What the exercise asks: For each line below that contains the word "reported", make a copy.

[Records contained in a dataset]
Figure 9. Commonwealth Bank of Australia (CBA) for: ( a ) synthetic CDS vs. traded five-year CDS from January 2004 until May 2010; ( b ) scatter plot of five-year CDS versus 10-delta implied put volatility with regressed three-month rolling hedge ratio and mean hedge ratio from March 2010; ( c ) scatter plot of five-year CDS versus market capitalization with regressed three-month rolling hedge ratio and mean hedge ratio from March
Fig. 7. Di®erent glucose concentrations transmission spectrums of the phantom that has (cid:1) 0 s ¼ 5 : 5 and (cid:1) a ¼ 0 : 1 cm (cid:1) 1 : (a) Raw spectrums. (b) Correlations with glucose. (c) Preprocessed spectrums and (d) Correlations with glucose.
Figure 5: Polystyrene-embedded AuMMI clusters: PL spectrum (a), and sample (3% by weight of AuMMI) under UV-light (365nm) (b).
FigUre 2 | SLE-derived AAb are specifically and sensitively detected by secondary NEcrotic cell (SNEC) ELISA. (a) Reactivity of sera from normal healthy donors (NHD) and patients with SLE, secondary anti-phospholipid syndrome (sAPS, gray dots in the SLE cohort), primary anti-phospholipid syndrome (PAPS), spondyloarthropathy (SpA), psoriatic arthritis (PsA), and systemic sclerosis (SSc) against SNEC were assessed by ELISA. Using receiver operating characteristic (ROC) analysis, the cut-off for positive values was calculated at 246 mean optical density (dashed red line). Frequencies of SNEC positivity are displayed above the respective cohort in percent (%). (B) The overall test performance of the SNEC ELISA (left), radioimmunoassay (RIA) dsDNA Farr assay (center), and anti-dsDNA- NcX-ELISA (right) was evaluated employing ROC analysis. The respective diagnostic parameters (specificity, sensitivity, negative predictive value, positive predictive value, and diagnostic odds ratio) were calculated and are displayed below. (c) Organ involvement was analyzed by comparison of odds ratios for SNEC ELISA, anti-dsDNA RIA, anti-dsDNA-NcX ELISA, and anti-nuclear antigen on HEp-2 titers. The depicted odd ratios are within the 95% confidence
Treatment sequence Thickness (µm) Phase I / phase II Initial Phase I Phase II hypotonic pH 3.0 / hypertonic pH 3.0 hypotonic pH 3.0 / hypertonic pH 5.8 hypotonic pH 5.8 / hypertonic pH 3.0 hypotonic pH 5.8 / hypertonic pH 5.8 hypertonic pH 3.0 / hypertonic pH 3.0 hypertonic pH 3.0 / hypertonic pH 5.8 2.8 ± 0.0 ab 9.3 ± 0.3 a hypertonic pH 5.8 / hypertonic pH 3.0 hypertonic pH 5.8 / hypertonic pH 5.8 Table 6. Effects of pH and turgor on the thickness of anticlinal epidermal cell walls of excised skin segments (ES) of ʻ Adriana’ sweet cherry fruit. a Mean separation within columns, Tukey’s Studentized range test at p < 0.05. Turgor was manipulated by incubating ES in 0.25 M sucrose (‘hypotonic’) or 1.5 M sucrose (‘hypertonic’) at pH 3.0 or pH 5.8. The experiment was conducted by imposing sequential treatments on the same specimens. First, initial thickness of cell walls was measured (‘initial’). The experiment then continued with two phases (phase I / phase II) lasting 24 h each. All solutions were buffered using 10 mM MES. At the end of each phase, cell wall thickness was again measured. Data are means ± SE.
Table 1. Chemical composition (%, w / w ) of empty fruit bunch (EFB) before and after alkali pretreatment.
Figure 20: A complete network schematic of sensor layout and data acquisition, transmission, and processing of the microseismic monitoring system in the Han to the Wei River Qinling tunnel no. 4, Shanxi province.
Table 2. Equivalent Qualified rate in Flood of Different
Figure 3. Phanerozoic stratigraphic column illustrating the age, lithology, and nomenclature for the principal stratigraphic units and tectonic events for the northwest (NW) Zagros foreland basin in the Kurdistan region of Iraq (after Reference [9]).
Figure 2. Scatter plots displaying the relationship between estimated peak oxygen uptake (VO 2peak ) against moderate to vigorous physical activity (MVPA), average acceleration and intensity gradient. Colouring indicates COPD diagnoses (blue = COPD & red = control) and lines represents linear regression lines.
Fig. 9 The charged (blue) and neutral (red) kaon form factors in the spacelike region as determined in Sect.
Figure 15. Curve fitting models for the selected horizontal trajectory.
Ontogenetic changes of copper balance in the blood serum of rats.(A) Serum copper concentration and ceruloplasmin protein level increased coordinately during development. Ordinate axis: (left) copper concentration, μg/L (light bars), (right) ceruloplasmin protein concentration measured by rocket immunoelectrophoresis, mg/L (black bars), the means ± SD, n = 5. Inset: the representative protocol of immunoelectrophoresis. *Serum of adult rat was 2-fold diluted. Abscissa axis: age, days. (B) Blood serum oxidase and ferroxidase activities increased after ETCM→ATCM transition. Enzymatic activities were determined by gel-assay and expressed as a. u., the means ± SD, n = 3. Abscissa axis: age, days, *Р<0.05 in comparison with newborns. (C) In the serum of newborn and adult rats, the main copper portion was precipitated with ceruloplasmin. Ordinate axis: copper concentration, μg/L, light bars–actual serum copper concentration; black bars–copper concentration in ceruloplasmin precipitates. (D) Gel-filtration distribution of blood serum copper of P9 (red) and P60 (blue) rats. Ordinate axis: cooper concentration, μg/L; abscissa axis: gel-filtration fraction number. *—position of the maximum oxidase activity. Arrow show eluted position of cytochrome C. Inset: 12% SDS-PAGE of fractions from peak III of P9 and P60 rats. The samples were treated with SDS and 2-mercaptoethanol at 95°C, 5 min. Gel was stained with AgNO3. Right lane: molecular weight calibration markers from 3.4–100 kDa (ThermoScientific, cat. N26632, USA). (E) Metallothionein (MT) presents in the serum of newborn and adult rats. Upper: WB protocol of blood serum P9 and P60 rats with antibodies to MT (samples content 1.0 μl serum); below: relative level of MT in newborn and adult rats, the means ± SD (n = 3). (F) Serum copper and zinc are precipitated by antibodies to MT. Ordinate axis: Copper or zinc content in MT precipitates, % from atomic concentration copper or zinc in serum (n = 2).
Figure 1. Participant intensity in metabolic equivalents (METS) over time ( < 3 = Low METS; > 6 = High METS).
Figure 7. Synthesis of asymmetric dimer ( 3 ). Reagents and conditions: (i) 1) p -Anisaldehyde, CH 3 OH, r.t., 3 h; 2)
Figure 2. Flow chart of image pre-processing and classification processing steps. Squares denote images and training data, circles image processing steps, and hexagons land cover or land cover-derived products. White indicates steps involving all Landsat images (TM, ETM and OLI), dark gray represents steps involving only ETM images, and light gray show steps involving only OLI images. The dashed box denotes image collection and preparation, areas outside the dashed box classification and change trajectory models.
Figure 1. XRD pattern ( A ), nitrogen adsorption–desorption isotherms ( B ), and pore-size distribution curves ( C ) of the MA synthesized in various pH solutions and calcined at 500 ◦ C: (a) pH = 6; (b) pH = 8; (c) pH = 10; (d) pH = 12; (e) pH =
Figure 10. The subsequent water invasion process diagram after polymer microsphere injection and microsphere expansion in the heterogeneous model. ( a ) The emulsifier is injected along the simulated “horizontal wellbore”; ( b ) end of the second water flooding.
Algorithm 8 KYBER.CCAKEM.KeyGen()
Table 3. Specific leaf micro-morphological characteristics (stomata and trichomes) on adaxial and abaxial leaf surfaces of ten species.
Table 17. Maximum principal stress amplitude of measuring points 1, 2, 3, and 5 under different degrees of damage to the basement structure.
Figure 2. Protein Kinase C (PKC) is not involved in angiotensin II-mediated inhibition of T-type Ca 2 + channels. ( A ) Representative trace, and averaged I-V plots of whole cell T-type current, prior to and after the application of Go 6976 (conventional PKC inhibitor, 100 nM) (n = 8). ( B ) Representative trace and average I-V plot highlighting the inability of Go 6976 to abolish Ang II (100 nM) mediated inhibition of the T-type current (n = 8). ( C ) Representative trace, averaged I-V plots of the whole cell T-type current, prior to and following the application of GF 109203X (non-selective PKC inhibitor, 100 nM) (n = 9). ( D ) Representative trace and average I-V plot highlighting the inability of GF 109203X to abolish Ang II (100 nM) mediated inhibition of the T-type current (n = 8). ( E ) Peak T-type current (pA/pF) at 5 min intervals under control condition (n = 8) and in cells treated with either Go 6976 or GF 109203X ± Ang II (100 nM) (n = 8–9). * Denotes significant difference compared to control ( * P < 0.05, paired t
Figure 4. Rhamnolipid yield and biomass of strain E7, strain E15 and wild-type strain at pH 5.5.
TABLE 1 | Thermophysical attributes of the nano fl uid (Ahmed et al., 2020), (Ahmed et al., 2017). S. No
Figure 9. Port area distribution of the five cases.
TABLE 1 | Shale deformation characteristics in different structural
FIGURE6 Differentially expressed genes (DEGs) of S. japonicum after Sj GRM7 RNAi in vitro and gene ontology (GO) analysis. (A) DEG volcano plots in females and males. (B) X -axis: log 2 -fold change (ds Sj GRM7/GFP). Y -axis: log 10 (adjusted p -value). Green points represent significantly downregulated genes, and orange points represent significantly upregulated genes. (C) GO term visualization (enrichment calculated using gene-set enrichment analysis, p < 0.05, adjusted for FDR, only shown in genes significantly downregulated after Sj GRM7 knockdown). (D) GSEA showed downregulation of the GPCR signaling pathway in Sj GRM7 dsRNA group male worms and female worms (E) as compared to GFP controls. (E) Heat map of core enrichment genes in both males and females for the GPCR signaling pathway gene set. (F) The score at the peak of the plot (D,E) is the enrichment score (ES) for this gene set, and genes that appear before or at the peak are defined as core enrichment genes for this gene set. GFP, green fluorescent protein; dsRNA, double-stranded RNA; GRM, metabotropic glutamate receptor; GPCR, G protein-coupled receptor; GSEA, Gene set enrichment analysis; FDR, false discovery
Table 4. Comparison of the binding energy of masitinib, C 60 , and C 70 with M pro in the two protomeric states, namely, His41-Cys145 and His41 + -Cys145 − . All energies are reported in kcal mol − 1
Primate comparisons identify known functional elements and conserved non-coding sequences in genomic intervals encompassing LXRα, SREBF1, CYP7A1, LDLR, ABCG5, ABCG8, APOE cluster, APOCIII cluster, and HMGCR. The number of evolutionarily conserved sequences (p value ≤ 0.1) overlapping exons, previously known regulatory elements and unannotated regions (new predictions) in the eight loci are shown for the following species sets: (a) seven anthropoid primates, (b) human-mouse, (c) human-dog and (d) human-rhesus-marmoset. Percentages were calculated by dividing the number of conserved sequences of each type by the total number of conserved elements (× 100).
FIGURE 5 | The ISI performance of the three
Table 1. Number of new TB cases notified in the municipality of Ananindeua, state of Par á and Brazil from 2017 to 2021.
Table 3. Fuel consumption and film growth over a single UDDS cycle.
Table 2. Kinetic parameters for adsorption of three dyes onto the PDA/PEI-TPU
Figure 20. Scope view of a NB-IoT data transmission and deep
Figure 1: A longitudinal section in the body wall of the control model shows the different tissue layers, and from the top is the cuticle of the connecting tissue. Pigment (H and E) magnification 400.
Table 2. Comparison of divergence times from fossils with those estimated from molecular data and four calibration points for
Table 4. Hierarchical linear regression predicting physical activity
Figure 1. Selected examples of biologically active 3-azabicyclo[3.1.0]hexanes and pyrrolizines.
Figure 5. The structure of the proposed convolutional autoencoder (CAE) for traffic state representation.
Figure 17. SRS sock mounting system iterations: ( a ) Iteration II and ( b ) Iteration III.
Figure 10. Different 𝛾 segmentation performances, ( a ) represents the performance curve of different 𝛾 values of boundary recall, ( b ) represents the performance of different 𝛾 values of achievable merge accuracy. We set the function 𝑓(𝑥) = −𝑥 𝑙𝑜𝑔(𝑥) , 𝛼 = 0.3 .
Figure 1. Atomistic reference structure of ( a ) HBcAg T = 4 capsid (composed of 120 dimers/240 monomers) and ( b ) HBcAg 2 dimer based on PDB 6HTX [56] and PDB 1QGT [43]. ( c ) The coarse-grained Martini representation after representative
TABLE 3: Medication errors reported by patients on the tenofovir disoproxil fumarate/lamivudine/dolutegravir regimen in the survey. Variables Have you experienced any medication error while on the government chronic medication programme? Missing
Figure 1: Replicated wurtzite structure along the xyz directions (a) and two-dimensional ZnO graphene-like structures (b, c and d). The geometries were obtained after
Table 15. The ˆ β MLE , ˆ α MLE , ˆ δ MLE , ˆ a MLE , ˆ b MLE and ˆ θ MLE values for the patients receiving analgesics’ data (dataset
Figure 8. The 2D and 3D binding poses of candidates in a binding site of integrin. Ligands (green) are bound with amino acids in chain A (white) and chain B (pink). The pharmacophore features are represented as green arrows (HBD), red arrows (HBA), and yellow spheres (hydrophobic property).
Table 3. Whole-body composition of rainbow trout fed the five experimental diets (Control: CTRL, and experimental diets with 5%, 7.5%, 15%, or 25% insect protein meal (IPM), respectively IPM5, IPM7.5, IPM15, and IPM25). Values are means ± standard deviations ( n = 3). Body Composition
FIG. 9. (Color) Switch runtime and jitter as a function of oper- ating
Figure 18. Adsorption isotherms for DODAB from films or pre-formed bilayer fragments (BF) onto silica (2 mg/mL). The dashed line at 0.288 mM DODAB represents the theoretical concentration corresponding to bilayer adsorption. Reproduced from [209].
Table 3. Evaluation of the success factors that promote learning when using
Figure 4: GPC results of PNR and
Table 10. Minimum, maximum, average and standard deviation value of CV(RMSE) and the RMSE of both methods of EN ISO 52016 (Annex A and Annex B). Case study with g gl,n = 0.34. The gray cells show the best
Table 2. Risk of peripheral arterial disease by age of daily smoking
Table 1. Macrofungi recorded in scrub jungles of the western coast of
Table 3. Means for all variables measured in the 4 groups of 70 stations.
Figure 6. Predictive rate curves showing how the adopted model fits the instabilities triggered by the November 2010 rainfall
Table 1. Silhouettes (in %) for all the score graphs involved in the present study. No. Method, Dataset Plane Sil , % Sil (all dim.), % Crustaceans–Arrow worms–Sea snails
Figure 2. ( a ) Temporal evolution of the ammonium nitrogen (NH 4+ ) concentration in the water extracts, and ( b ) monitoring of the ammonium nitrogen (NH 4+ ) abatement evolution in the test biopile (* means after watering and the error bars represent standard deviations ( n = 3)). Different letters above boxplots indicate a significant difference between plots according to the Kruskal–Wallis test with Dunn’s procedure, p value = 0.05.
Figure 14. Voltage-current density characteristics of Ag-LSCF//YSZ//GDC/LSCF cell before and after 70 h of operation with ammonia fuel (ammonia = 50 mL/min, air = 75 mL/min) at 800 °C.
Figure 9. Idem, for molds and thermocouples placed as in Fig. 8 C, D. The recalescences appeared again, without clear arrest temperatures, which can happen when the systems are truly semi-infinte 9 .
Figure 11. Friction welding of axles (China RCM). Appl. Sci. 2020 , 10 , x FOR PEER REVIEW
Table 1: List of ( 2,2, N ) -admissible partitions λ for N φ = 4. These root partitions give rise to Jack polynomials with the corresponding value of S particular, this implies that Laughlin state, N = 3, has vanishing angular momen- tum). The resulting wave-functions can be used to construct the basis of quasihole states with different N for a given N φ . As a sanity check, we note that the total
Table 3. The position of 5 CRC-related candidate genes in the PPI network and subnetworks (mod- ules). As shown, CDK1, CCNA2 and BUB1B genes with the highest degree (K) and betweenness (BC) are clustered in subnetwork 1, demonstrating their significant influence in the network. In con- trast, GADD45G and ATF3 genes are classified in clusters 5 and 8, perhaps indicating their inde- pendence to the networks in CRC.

Your response:
Table 4. Comparison of the binding energy of masitinib, C 60 , and C 70 with M pro in the two protomeric states, namely, His41-Cys145 and His41 + -Cys145 − . All energies are reported in kcal mol − 1
TABLE 3: Medication errors reported by patients on the tenofovir disoproxil fumarate/lamivudine/dolutegravir regimen in the survey. Variables Have you experienced any medication error while on the government chronic medication programme? Missing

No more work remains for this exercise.